Women make an average of $4,600 less per year in their first post-MBA jobs than men and the pay gap widens even more over time, according to research published in last month’s Harvard Business Review.

The research, by Nancy Carter and Christine Silva of Catalyst, was part of “Women in Management: Delusions of Progress,” an article in the March 2010 issue of HBR. Controlling for job level and industry as well as factors like having children or differing aspiration levels, Carter and Silva found that women trail men in every category, including job title, advancement and pay, at every career stage.

For a section in the March article, HBR caught up with Carter to discuss her findings and to better understand where the pay gap between men and women starts.

“We started looking at salary differential and then we found this discrepancy in why men and women leave first jobs,” Carter told HBR. Women, they discovered, were far more likely than men to leave their first job because of a bad manager. “That first job started to look much more important to us than we thought,” she continued.

Though their research didn’t show why they left – or why they were getting bad bosses – it did find that those leaving first jobs were averaging $4,600 lower pay. Because subsequent jobs are often linked to the salary one held at a previous position, the pay gap continued to widen from there.

Carter has spoken to many executives since the research was published,  and their responses have ranged from shock and disbelief to skepticism. “Most people recognize that it’s easy for things to happen midstream,” Carter told HBR, “but few of them believe that the first job could be a problem. It does seem like an easy place to address parity.”

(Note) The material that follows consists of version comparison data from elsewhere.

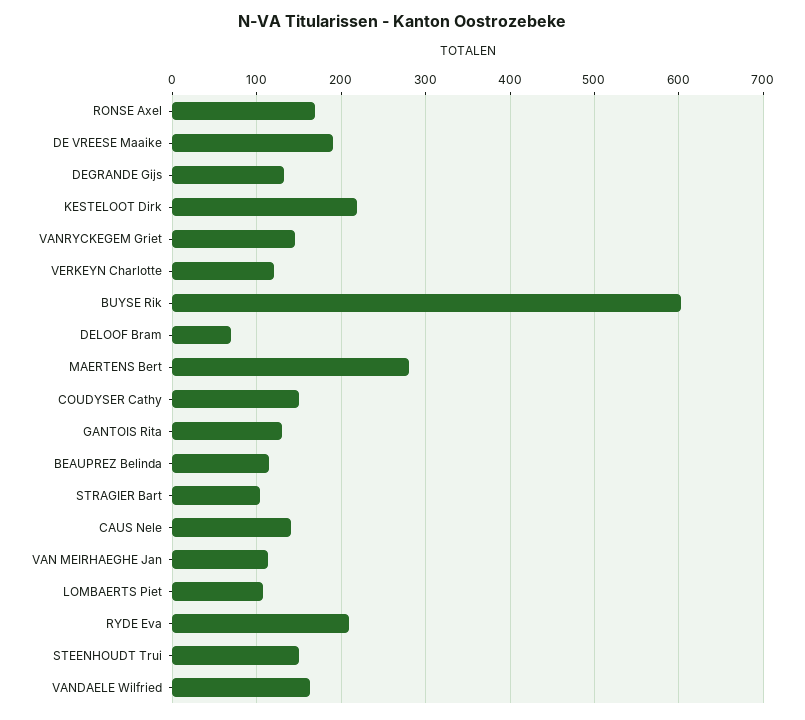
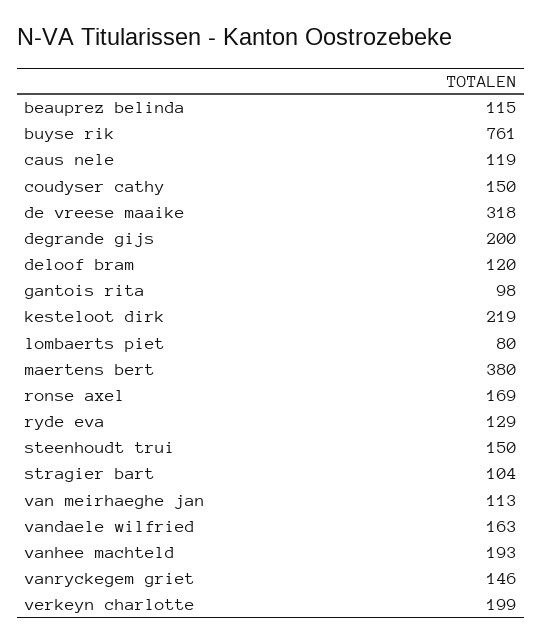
DE VREESE Maaike: 190 -> 318
DEGRANDE Gijs: 130 -> 200
VERKEYN Charlotte: 120 -> 199
BUYSE Rik: 600 -> 761
DELOOF Bram: 70 -> 120
MAERTENS Bert: 280 -> 380
GANTOIS Rita: 130 -> 98
CAUS Nele: 140 -> 119
LOMBAERTS Piet: 110 -> 80
RYDE Eva: 210 -> 129
vanhee machteld: none -> 193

Carter and Silva’s research does not uncover the source of the discrepancies in pay in the first job, and doing so has proven to be difficult, according to HBR. Based on conversations with executives who have reviewed the results, Carter speculates that it could be based on very subtle stereotypical biases that influence recruiters’ hiring decisions. 

One executive Carter talked to ordered his team to look at the resumes of the last 100 hirees and found discrepancies in pay between men and women, but he couldn’t determine where they had come from, according to the HBR article. But upon seeing the pay gap, he adjusted the women’s salaries on the spot, Carter told HBR.